Plongée dans la fabuleuse collection d’algues de l'IRD

Claude Payri est phycologue, une spécialiste des algues.
L'herbier des algues marines de l'IRD de Nouvelle-Calédonie est « la » collection de référence des 26 stations de l'Institut dans le monde. Une collection unique, qui révèle toute la richesse et la diversité des fonds marins mais aussi le potentiel des substances actives de ces herbes sous-marines. 
Il y a 10 jours encore, cette « herbe des mers » s’était multipliée en masse sur le platier de Ponérihouen. Une prolifération soudaine, qui a attiré l’attention de Claude Payri, directrice de recherche à l’IRD et phycologue, autrement dit, une spécialiste des algues. Aujourd’hui, ce spécimen est étudié au microscope. « Mon travail, c’est de m’assurer de l’espèce qui est en cause dans ces proliférations », signale la scientifique. 
 

Des algues locales ou introduites 

Pour ce faire, « le retour aux collections anciennes est très précieux parce que cela va me permettre de savoir si ce sont des algues que l’on a toujours observées en Calédonie. Ou si, au contraire, ce sont des algues nouvellement arrivées. »
Une fois la question tranchée, d’autres interrogations se posent. « Si elles sont introduites, il va falloir comprendre comment et pourquoi. Et si elles sont natives, pourquoi elles se sont mises à pulluler récemment », indique Claude Payri.

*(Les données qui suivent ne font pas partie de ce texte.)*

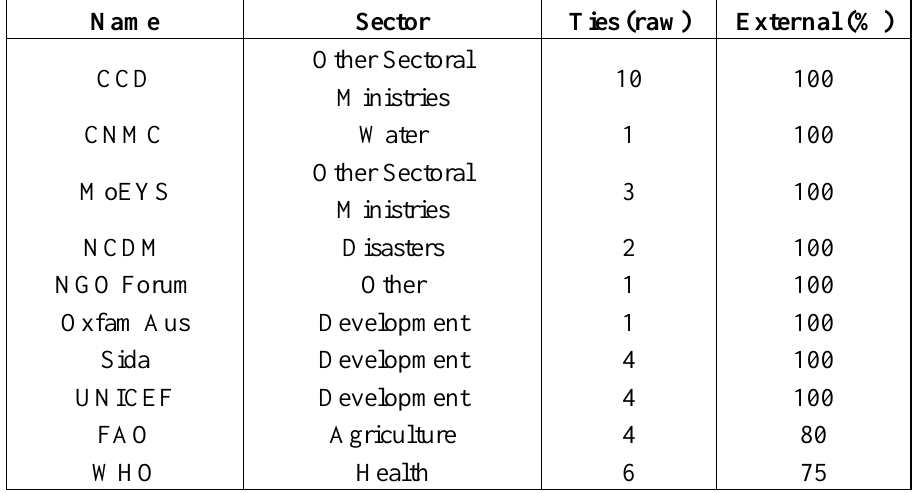
Table 5. External partnerships: Top 10 agencies (% of partnership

Des dizaines de milliers de spécimens 

Notre algue de Ponérihouen sera ainsi comparée à ses sœurs et cousines collectées depuis les années 70 par les scientifiques. Si les premiers spécimens étaient conservés en bocaux, les algues sont désormais séchées et constituent ici, à l’IRD de Nouméa, l’une des plus importantes collections françaises : près de 30 000 spécimens cueillis au fond des océans du monde entier et près de 20 000 algues de Calédonie. Parmi elles, un millier d’espèces propres au patrimoine de notre archipel et autant de trésors de nos fonds marins. « Ces alguiers renferment des espèces qui ont un intérêt pour les populations locales » ou parfois dans le domaine médical. 

La taxonomie... ou l'art de classer le vivant

Un héritage salé, dont une bonne moitié n’a pas encore de nom. Le travail de bénédictin des scientifiques consiste en effet à décrire les espèces avant de les baptiser officiellement. C'est ce que l'on appelle la taxonomie
Mais auparavant, nos chercheurs ont dû quitter la climatisation de leurs laboratoires pour des campagnes de cueillettes dans le bleu sous-marin. Comme au large de Santo, à Vanuatu, en 2006. Une récolte intense, à la recherche de spécimens inconnus ou très rares. 
Ces végétaux sous-marins ont rejoint l’immense collection de l’IRD. Depuis un quinzaine d’années, l’alguier, c’est le nom de cet herbier des mers, est aussi disponible sur internet via le site lagplon.ird.nc.

Des données accessibles au grand public

« L’idée, c’est qu’au fur et à mesure que le nom des espèces est validé, les données sont informatisées et stockées dans une base de données. Et cette base de données est consultable par la communauté scientifique et également par le grand public. Elle n’aide pas à déterminer les espèces mais elle renseigne sur ce que l’on sait et où ces espèces ont été observées. »  
Ainsi, la fabuleuse collection de l’IRD peut être comparée à celles du monde entier. Un témoignage, un patrimoine marin unique, qui peut dès lors se partager bien au-delà des océans.